Agnieszka Maciąg nie żyje w wieku 56 lat. Informację przekazał mąż
Pod koniec listopada media obiegła smutna wiadomość o śmierci Agnieszki Maciąg. Modelka, pisarka i była aktorka zmagała się z poważną chorobą, która odebrała jej życie przedwcześnie, w wieku 56 lat.
O odejściu gwiazdy poinformował jej mąż, Robert Wolański, z którym spędziła blisko trzy dekady życia.
„Dzisiaj zgasło moje Słońce. Światło, które zmieniło moje życie. Dało mi miłość, siłę, wiarę i zaufanie. Światło, które oświetlało naszą wspólną drogę. Nasz sens życia. Nasz dom i miejsce na ziemi. (…) Teraz Światłością jesteś Ty. Bądź wolna, bo zawsze kochałaś wolność. Zawsze będę widzieć Twoje oczy pełne miłości (…)” – napisał wówczas w sieci.
Dopiero po pogrzebie wyszła na jaw prawda o życiu kobiety, o której wcześniej niewielu wiedziało.
Ostatnie pożegnanie Agnieszki Maciąg odbyło się w poniedziałek, 15 grudnia w Warszawie. Wzięło w nim udział wiele znanych osób, w tym Paweł Wilczak, Piotr Adamczyk, Monika Olejnik, Tomasz Ziółkowski, Olivier Janiak i Karolina Malinowska. Anna Nowak-Ibisz, przyjaciółka pisarki, wygłosiła wzruszającą mowę pożegnalną.
Uwagę żałobników przyciągała kremowo-beżowa urna otoczona kwiatami i białymi świecami na złotych tacach. Dopiero wtedy ujawniono, że pisarka używała podwójnego nazwiska – Maciąg-Wolańska.
Agnieszka Maciąg, zanim poznała Roberta Wolańskiego, była żoną Pawła Maciąga i córką aktorki Barbary Wrzesińskiej. Po rozwodzie w 1996 roku zdecydowała się pozostać przy nazwisku byłego męża, jednocześnie dodając nazwisko obecnego partnera, przy którym trwała do końca życia.
Mąż Maciąg dzieli się wspomnieniami o ukochanej.
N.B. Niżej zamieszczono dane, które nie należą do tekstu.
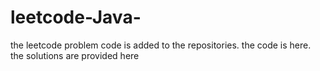# leetcode-Java-
the leetcode problem code is added to the repositories.
the code is here.
the solutions are provided here



























































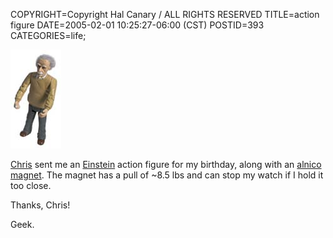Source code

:COPYRIGHT=Copyright Hal Canary / ALL RIGHTS RESERVED
TITLE=action figure
DATE=2005-02-01 10:25:27-06:00 (CST)
POSTID=393
CATEGORIES=life;

[![[Al]](/images/einstein-action-figure.jpg)](http://www.sciplus.com/singleItem.cfm?terms=10315)

[Chris](http://ups.physics.wisc.edu/~cjwilson/) sent me an [Einstein](http://www.einsteinyear.org/facts/) action figure for my birthday, along with an [alnico magnet](http://en.wikipedia.org/wiki/Alnico). The magnet has a pull of ~8.5 lbs and can stop my watch if I hold it too close.

Thanks, Chris!

Geek.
Fani nie kryją wzruszenia.
Wolański, z którym Agnieszka miała 14-letnią córkę Helenę, wciąż pielęgnuje pamięć o żonie. Obiecał fanom, że jej profile w mediach społecznościowych pozostaną aktywne.
Od momentu odejścia Agnieszki Wolański regularnie publikuje fragmenty jej książek, wiersze oraz osobiste historie związane z jej życiem. W dniu pogrzebu wyjawił na przykład, że co roku w tym czasie zaczynały się przygotowania do świąt rodzinnych.
„Po cichu gromadziliśmy prezenty. Piecieliśmy nasze ‘kultowe’, świąteczne ciasteczka z lukrem, korzystając z przepisów z poplamionej miłością książki Agnieszki. Choinka była już ubrana od Mikołajek i świeciła od zachodu słońca ciepłym światłem małych lampek. To dawało poczucie ciepła, spokoju i bezpieczeństwa. Wieczorem wszyscy leżeliśmy na kanapie, tuląc się do siebie jak koty (…)” – wyznał.
Minął tydzień od śmierci Agnieszki Maciąg, a jej pamięć wciąż żyje w sercach bliskich i fanów.